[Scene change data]
.....
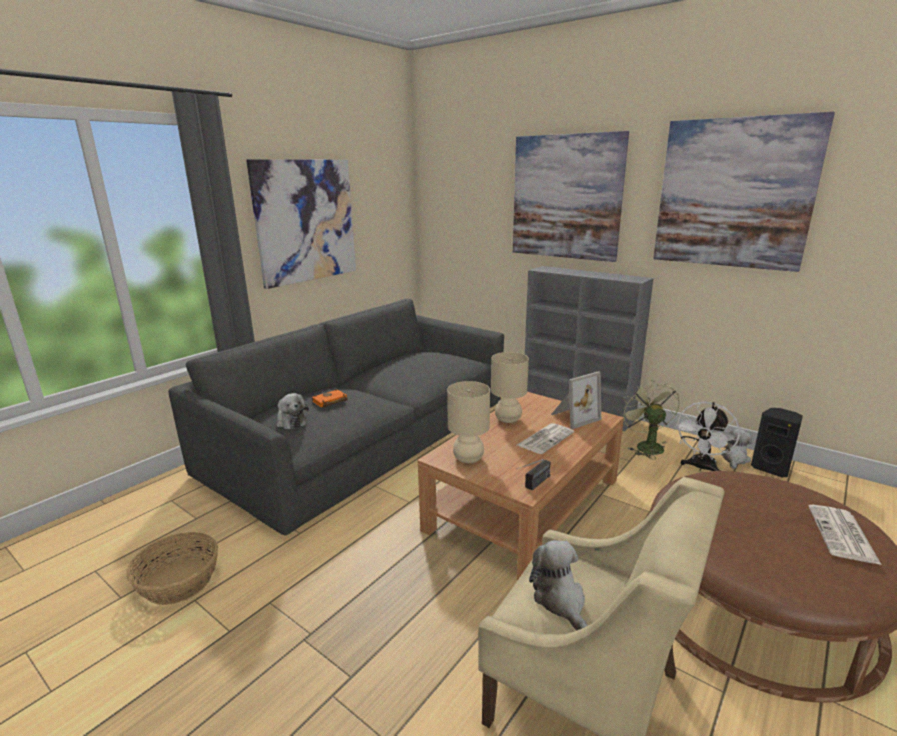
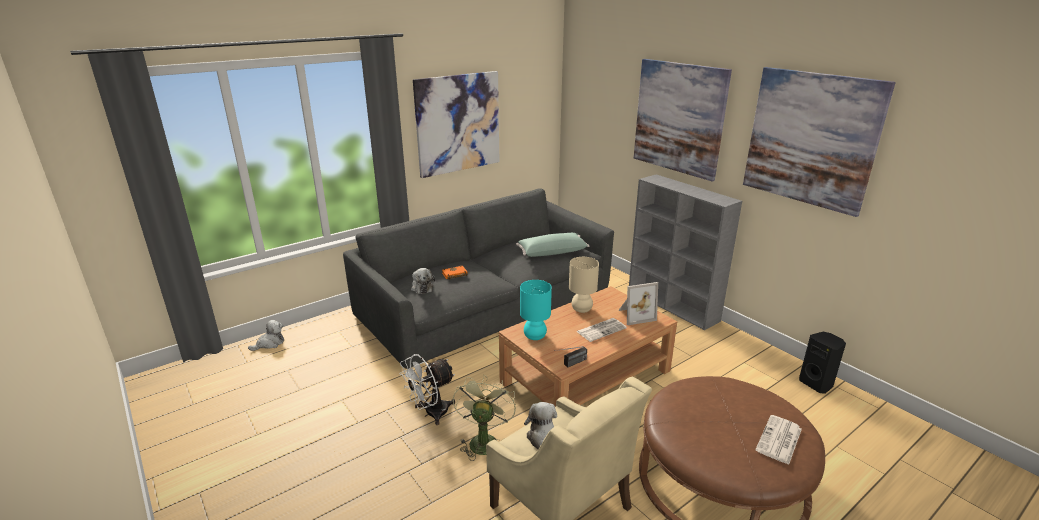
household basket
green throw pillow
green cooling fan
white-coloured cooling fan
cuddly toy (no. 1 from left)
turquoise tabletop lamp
.....
### GOAL OF THE EXERCISE
Please output the line that contains "cuddly toy (no. 1 from left)" and every line after it in the entries above, exactly, and nothing more.

### RESPONSE TO THIS TASK
cuddly toy (no. 1 from left)
turquoise tabletop lamp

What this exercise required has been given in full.